Splenosis is a condition that can result when splenic tissue gains entrance to the peritoneal cavity, usually caused by trauma, splenic rupture, or splenectomy (Fig. 15-7). Once within the peritoneal cavity, splenosis can migrate to any peritoneal recess similar to the peritoneal spread of tumor or infection. Splenosis does not receive blood supply from the splenic artery, resulting in different enhancement characteristics and poor function compared with the normal spleen and splenules. Splenosis may be confused with pathologic processes such as peritoneal metastatic disease or lymphadenopathy. Polysplenia, a congenital condition associated with a variety of other congenital abnormalities, can be distinguished from multiple accessory spleens by the absence of a normal dominant spleen in the former condition (Fig. 15-8).
NORMAL IMAGING APPEARANCE OF THE SPLEEN
During the arterial phase of dynamic multiphase, enhanced imaging with CT or MRI, the normal spleen enhances with a characteristic heterogeneous pattern that sometimes resembles the stripes of a zebra or tiger (Fig. 15-9).
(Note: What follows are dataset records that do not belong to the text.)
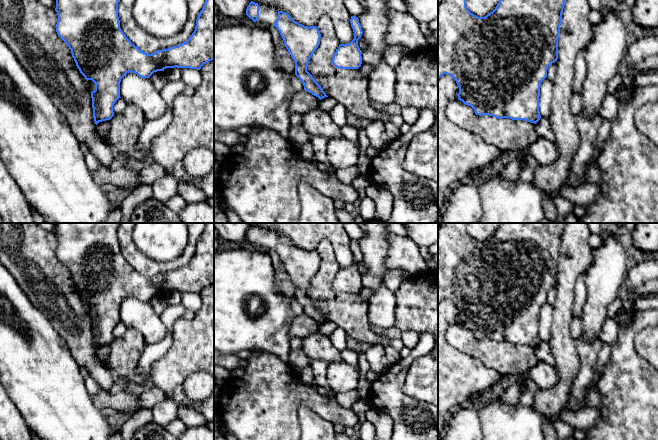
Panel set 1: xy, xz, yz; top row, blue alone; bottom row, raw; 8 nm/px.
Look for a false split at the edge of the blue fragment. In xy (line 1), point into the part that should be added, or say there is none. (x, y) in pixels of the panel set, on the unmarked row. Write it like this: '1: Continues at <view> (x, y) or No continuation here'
1: No continuation here

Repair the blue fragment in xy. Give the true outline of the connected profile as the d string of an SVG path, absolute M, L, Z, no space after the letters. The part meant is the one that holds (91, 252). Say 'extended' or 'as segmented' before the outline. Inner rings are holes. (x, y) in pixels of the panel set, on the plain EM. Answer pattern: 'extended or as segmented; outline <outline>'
as segmented; outline M56 223L56 256L71 274L80 297L87 305L92 304L95 307L91 322L96 349L114 340L113 330L121 322L120 306L127 297L132 296L141 302L150 302L154 296L164 295L166 292L200 294L204 288L214 284L214 223L205 223L196 244L195 254L186 266L158 274L153 278L141 275L121 254L118 241L120 224Z

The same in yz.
as segmented; outline M438 223L438 302L447 298L454 302L458 311L458 324L471 330L476 339L489 339L498 343L509 342L536 348L540 342L540 309L547 301L548 291L558 283L558 262L563 232L567 223L499 223L495 233L484 241L478 241L466 231L467 223Z

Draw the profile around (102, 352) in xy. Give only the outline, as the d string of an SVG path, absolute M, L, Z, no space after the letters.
M109 344L99 346L96 349L96 356L102 361L105 361L107 359L109 353L110 353L110 345Z

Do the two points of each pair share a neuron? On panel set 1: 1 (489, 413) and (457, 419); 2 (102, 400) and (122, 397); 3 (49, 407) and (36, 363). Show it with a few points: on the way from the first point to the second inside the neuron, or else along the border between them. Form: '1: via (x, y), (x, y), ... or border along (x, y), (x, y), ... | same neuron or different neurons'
1: border along (474, 408), (478, 414), (482, 429) | different neurons
2: via (107, 400), (117, 400) | same neuron
3: via (49, 396), (49, 390), (39, 374) | same neuron

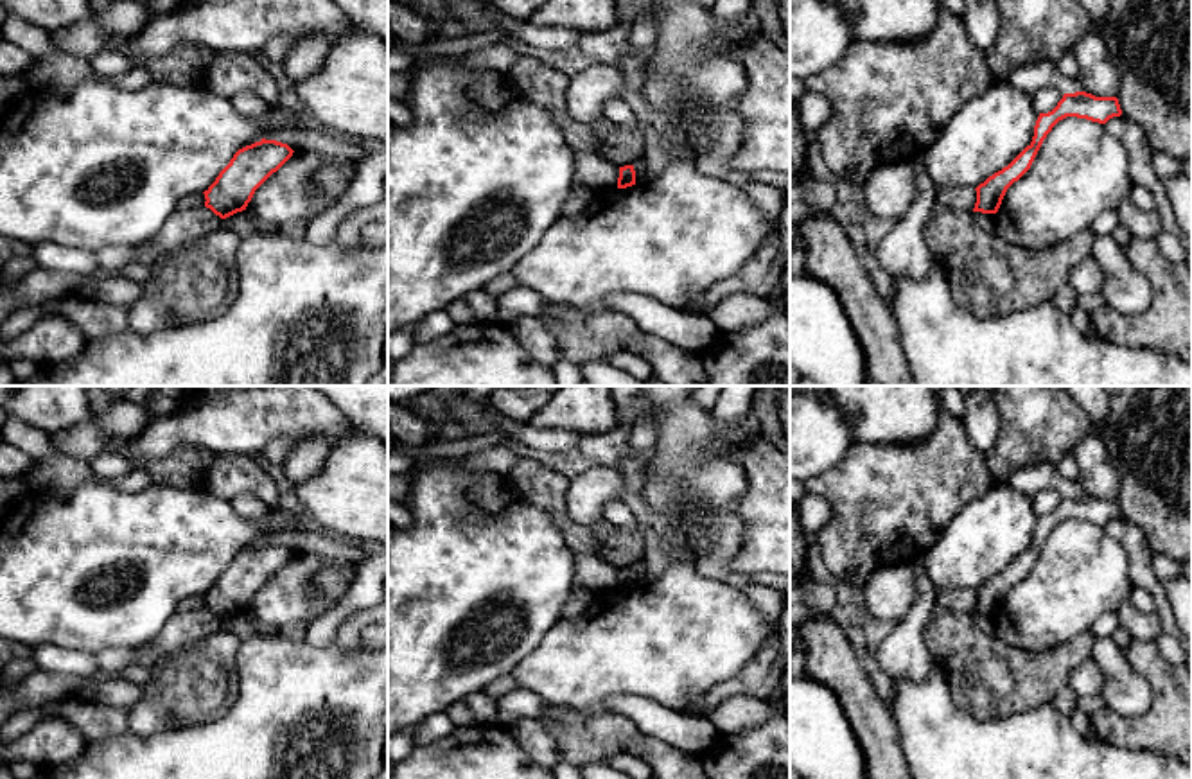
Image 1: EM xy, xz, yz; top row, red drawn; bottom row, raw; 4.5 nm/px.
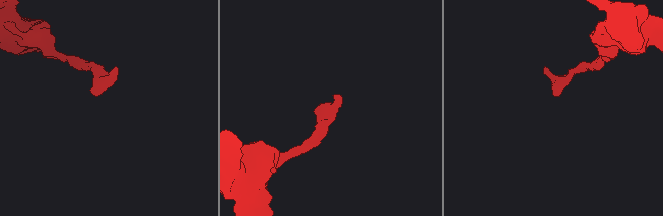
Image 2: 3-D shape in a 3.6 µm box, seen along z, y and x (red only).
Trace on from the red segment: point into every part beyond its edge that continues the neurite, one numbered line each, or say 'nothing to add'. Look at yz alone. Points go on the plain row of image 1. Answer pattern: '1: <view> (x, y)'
nothing to add

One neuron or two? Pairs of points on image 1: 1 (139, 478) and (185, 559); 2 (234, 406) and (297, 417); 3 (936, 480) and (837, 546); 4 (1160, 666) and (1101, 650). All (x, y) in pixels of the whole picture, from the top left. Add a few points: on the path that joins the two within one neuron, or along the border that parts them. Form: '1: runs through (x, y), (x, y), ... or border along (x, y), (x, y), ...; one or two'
1: border along (105, 480), (131, 492), (142, 492), (151, 485); two
2: runs through (250, 408), (280, 408); one
3: runs through (911, 490), (896, 498), (862, 530); one
4: border along (1122, 650), (1128, 663), (1148, 682), (1151, 693); two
This heterogeneous enhancement pattern presumably results from differences in the rate of contrast (blood) flow through the different splenic compartments, with a portion of the blood percolating slowly through the splenic cords (open circulation of the spleen), and a percentage of splenic blood flow passing more rapidly through the splenic sinuses and into the venous sinuses that join to form the trabecular veins (closed circulation). Normal splenic enhancement usually becomes homogeneous after the first minute. The spleen avidly accumulates technetium sulfur colloid and heat-damaged red blood cells. Splenic uptake of superparamagnetic iron oxide particles results in significant signal loss on T2- and T2*-weighted MRI sequences.
Accessory spleens have the same imaging characteristics on ultrasound (US), CT, and MRI as the normal spleen (see Fig. 15-2). Enhancement of accessory spleens after intravenous contrast administration on CT and MR images may be similar in character and intensity to that of the normal spleen, a feature that helps distinguish accessory spleens from pancreatic, adrenal, or peritoneal neoplasms. However, when accessory spleens enhance to a lesser degree than the spleen, they may be more difficult to distinguish from other types of masses. They can be correctly identified with the same nuclear medicine techniques used to image normal spleen or with ferumoxides-enhanced MRI.
DIFFUSE SPLENIC ABNORMALITIES
Splenomegaly
The most frequently encountered abnormality of the spleen is splenomegaly. Normal splenic size and shape varies considerably between individuals, making a simple and accurate imaging definition of splenomegaly difficult to establish. A variety of measurement techniques have been proposed to define splenomegaly on imaging studies, although most radiologists rely on the readily determined splenic length for this purpose. Although a length of more than 13 cm is often regarded as evidence of splenomegaly in clinical practice, the range of lengths considered abnormal in the literature extends from 10 to 15 cm (Fig. 15-10). More complex multidimensional indices or volumes are rarely calculated in routine practice, and a subjective assessment of splenomegaly is often made. A rounded appearance or extension of the spleen below the right hepatic lobe or lower third of the left kidney is used by some as a rapidly obtained estimate of splenomegaly.